== Data shown ==

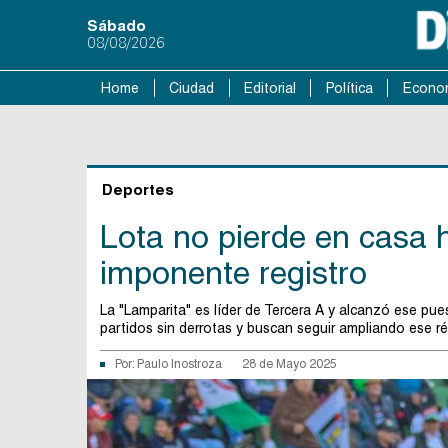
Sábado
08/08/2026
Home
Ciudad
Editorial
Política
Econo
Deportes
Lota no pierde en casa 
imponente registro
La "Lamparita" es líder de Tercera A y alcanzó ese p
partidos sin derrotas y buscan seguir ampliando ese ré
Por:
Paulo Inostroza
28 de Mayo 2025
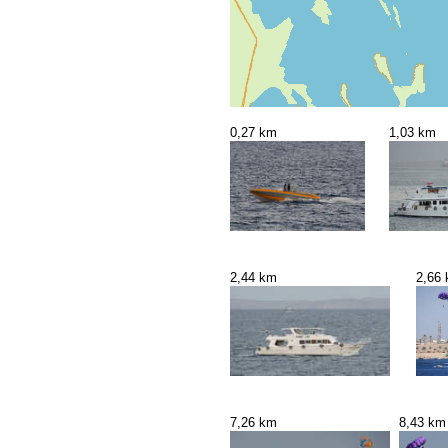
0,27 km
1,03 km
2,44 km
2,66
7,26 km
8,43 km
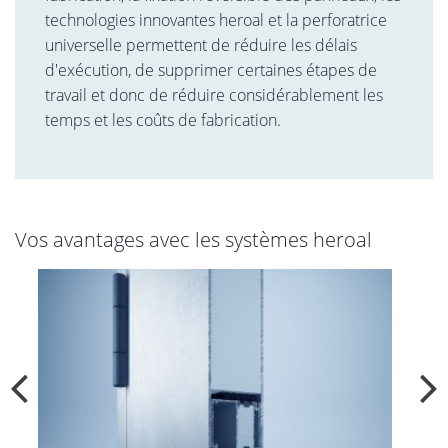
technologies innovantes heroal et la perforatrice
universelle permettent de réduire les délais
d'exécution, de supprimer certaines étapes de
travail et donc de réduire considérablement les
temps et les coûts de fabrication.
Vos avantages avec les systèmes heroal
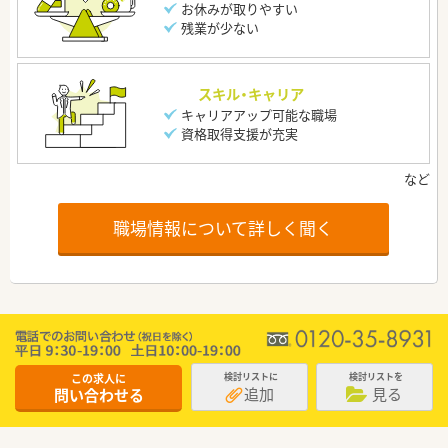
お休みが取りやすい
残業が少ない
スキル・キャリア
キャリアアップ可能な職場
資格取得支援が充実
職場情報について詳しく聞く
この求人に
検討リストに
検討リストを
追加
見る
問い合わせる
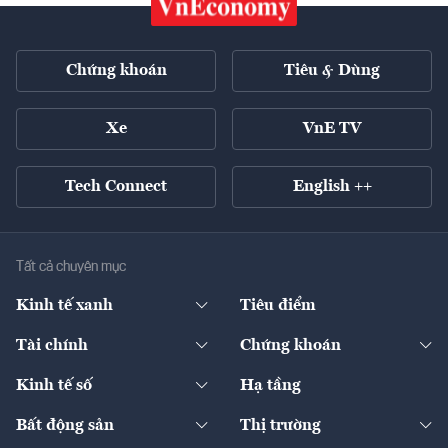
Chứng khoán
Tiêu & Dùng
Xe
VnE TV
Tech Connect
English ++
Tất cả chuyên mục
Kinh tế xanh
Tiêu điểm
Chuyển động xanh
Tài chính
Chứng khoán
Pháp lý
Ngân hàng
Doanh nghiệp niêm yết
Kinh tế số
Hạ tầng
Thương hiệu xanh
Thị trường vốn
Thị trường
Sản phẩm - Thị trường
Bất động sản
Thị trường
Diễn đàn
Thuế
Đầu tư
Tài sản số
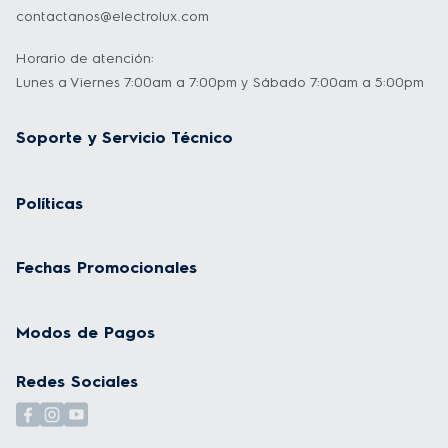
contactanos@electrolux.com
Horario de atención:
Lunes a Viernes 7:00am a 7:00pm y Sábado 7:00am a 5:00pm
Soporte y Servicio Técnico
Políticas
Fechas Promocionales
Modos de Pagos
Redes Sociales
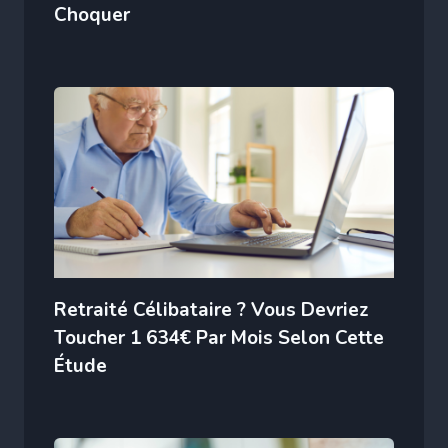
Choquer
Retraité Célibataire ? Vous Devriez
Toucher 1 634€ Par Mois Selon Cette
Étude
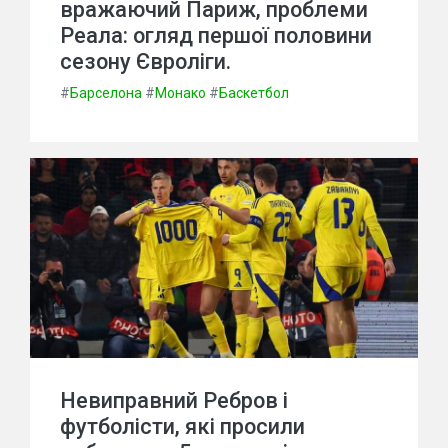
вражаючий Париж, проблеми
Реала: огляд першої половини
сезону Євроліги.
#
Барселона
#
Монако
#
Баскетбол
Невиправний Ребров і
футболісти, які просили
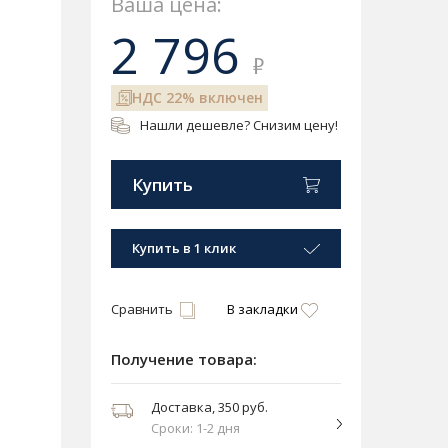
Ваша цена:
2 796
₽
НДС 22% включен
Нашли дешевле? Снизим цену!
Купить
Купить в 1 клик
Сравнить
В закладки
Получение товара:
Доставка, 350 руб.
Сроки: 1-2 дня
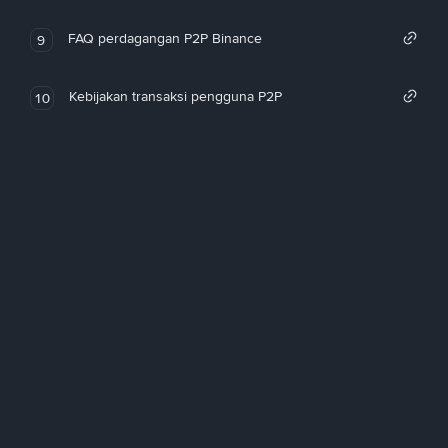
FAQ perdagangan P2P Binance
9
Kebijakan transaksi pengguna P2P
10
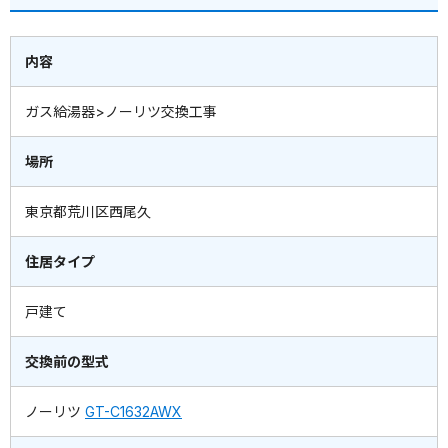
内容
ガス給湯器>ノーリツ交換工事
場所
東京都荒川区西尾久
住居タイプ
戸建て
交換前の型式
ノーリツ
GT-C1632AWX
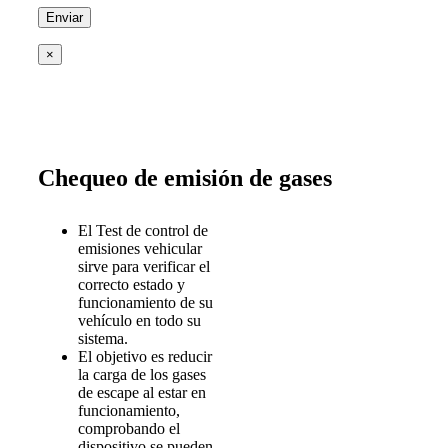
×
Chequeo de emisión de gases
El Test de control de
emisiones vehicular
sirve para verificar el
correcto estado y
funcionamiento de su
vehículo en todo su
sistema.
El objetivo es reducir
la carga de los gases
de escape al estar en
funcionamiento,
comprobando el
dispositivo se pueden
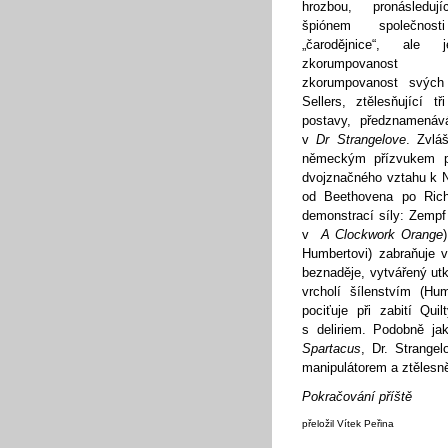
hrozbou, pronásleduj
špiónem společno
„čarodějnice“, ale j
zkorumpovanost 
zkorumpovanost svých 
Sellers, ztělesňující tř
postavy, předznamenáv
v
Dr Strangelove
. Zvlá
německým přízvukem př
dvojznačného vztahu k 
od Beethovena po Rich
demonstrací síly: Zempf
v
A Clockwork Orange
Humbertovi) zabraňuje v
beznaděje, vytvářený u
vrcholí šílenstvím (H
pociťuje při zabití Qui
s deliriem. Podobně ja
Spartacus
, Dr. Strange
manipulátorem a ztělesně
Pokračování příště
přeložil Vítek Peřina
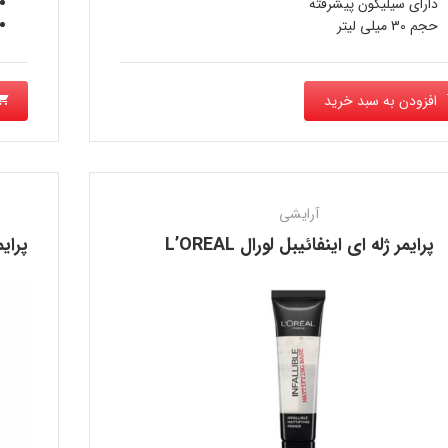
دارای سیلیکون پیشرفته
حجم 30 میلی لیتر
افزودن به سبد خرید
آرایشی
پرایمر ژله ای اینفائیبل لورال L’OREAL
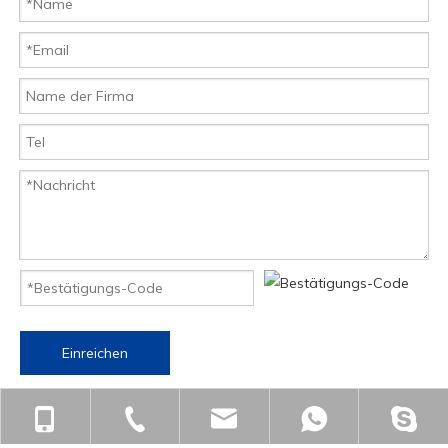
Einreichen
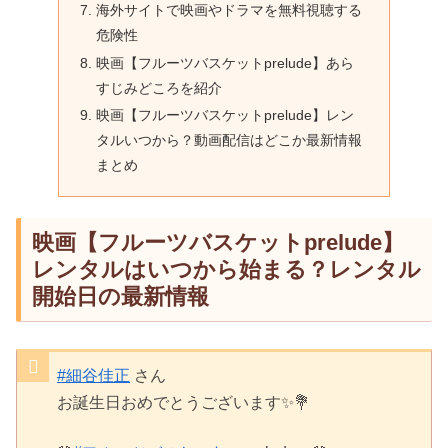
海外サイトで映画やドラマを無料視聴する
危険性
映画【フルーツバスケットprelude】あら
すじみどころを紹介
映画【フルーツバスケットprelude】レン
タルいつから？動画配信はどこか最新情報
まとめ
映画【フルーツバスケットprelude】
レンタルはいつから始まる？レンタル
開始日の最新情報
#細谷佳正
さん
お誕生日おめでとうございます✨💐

===

### Assignment
Please find all lines of the entries that hold the string "gases" and copy them.

### Task answer
Chequeo de emisión de gases
la carga de los gases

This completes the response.